DES MOINES — Sex educators who gathered here last week for an annual conference have reason to be concerned. Iowa’s family planning landscape has changed, making it more difficult for teens to get needed information and services.
The Legislature’s decision last spring to forgo federal family planning money in favor of a state-run program that excludes health care organizations that offer abortion services provided a small window for officials to write rules and implement the system. Even now, three months after the system was supposed to be in place, questions remain.
The new process is time-consuming, requiring those hoping to access services to first apply at the nearest Department of Human Services or Title X office and wait for approval. A significant portion of providers listed on the department’s website have neither the capacity nor, in some cases, the capability of offering comprehensive family planning services. A handful are satellite locations, open only minutes each week or month.
Amid the shuffle, family planning clinics are closing — four Planned Parenthood locations, five St. Luke’s family planning clinics, Central Iowa Family Planning and, most recently, Northeast Iowa Community Action Health Services, which served a six-county region in the state’s northeast corner.
The curriculum used in Iowa schools to teach the benefits of abstaining or delaying sexual activity and to help sexually active teens protect themselves from disease and pregnancy offers recommendations to call health professionals or visit walk-in clinics. But for many teens in rural areas, such recommendations bring more questions than answers.
“It wasn’t that long ago that our state was chosen to be part of the Iowa Initiative that offered free, long-term contraceptives,” said Kristen Fairholm, executive director of advocacy group Eyes Open Iowa, which hosts the annual conference and works with educators, parents and faith groups throughout the year to meet a state requirement for public schools to provide age-appropriate and research-based instruction in human growth and development. “One of the reasons Iowa was chosen was because we already had a strong family planning network in place.”

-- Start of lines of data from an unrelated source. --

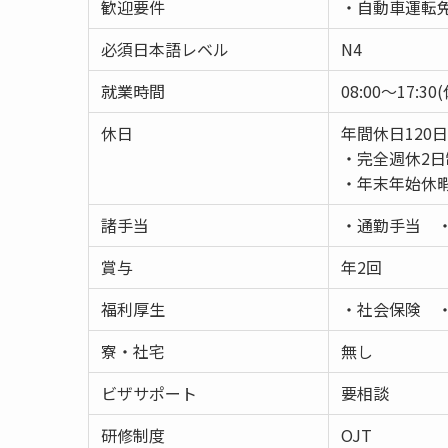
歓迎要件
・自動車運転
必須日本語レベル
N4
就業時間
08:00〜17:30
休日
年間休日120日
・完全週休2日
・年末年始休
諸手当
・通勤手当 
賞与
年2回
福利厚生
・社会保険 ・
寮・社宅
無し
ビザサポート
要相談
研修制度
OJT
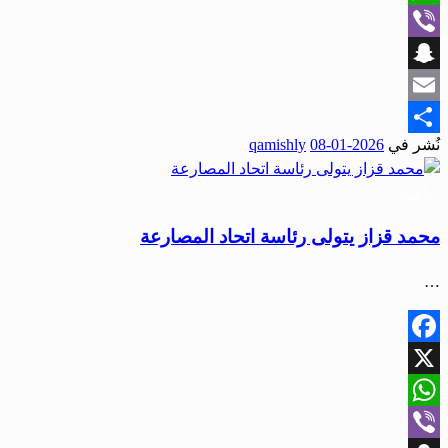
WhatsApp
Viber
Snapchat
Email
نُشر في
2026-01-08
qamishly
Share
رياضة
محمد قزاز يتولى رئاسة اتحاد المصارعة
…
Facebook
X
WhatsApp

Fairholm thinks that landscape is becoming increasingly more challenging for teens, especially in rural areas. It’s a situation that could result in more students engaging in risky behavior, which ultimately will increase the burden on taxpayers.
We know, for instance, that children of teen moms are more likely to have additional health problems, be incarcerated at some time in adolescence, give birth as a teen and face unemployment as a young adult.

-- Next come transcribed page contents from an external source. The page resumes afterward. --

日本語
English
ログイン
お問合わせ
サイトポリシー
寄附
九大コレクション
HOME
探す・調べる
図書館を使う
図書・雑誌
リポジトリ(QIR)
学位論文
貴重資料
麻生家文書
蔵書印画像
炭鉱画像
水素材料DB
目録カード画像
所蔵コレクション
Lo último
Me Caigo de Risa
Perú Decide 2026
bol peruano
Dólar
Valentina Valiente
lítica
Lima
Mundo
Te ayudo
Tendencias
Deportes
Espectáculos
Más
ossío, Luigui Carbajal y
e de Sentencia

These effects persist even after adjustments are made for factors that increased a teen’s risk for pregnancy, such as growing up in poverty, having parents with low education levels, growing up in a single-parent family and having poor academic performance.

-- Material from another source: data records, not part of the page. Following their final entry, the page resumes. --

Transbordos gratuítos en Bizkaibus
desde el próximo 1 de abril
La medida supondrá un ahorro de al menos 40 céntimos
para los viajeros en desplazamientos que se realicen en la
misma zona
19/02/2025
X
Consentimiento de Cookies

What are the chances of a child growing up in poverty if mom gave birth as a teen, if parents were unmarried when the child was born or if mom did not receive a high school diploma or GED? If just one of these factors is present, the child is 27 percent more likely to grow up in poverty. Two factors result in a 42 percent chance of poverty. And, if all three factors are present, there is a 64 percent chance.
And teens in rural areas are more likely to experience poverty and early motherhood — more so than their urban peers, despite the fact that both groups are sexually active in similar percentages.
The teen birthrate in urban areas nationally, according to the most recent data from the National Center for Health Statistics, is about 18.9. In counties with fewer than 50,000 people, which includes 89 of Iowa’s 99 counties, the rate is 30.9.
From 1990 to 2010, as access to comprehensive and research-based sexual education and reproductive health care services expanded, pregnancy and birthrates among urban teens dropped 49 percent nationally. In suburban areas, it dropped 40 percent. But in rural counties the rate declined 32 percent. Not only are rural teens more likely to give birth, they’re more likely to have subsequent births still as a teen.
When researchers spoke with rural teens, they learned there is hesitation to seek contraceptives or help with reproductive health at local family physician offices due to a lack of privacy and a fear of moral reprimand. As a result, they often rely on peers for information on sex, and too often downplay their risk for sexually transmitted infection and pregnancy.
Such factors were taken into account when federal lawmakers and health officials crafted procedures surrounding family planning funding. Unfortunately, state officials can’t say the same.